• **Dataset records**:
▬▬▬
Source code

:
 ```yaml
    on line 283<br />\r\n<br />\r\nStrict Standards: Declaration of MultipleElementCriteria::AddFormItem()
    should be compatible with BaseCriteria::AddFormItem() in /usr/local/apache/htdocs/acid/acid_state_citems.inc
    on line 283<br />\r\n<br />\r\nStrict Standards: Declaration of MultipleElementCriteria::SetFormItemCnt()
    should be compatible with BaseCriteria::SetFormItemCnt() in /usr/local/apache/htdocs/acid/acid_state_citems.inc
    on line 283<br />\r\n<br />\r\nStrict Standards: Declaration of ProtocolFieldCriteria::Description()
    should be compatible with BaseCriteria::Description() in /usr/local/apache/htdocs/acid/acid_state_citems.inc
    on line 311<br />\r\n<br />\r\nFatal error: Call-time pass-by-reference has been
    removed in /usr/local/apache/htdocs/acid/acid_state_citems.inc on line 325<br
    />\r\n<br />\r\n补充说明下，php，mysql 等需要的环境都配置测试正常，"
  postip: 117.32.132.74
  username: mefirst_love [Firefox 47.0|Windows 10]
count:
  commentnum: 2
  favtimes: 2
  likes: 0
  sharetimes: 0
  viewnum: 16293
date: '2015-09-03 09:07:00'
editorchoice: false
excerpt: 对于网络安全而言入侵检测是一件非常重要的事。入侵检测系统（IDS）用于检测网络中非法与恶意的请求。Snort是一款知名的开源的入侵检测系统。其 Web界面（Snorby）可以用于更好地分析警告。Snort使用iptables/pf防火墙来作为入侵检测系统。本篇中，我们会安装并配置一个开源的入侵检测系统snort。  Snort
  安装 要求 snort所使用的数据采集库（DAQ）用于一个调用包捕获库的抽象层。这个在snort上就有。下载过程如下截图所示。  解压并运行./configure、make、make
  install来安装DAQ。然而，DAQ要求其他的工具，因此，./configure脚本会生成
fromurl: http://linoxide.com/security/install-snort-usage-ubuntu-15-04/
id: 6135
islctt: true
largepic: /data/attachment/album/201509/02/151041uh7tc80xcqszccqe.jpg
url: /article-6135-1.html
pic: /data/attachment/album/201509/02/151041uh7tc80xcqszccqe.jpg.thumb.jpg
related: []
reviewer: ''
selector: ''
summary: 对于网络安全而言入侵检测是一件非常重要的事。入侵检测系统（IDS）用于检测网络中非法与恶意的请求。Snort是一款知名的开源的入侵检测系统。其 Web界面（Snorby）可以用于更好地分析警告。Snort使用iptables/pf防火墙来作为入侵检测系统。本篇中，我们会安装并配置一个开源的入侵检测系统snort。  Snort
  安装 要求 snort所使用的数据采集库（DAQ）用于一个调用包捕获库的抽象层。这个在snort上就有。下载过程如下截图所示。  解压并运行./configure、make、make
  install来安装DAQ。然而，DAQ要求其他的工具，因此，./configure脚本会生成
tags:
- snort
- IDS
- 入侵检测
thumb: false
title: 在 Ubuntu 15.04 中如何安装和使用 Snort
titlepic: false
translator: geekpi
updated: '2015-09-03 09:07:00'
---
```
▬▬▬
• **What you are asked to do**: Find the word "入侵检测系统" in the records. Copy every line it appears in.

• **Task result**:
excerpt: 对于网络安全而言入侵检测是一件非常重要的事。入侵检测系统（IDS）用于检测网络中非法与恶意的请求。Snort是一款知名的开源的入侵检测系统。其 Web界面（Snorby）可以用于更好地分析警告。Snort使用iptables/pf防火墙来作为入侵检测系统。本篇中，我们会安装并配置一个开源的入侵检测系统snort。  Snort
summary: 对于网络安全而言入侵检测是一件非常重要的事。入侵检测系统（IDS）用于检测网络中非法与恶意的请求。Snort是一款知名的开源的入侵检测系统。其 Web界面（Snorby）可以用于更好地分析警告。Snort使用iptables/pf防火墙来作为入侵检测系统。本篇中，我们会安装并配置一个开源的入侵检测系统snort。  Snort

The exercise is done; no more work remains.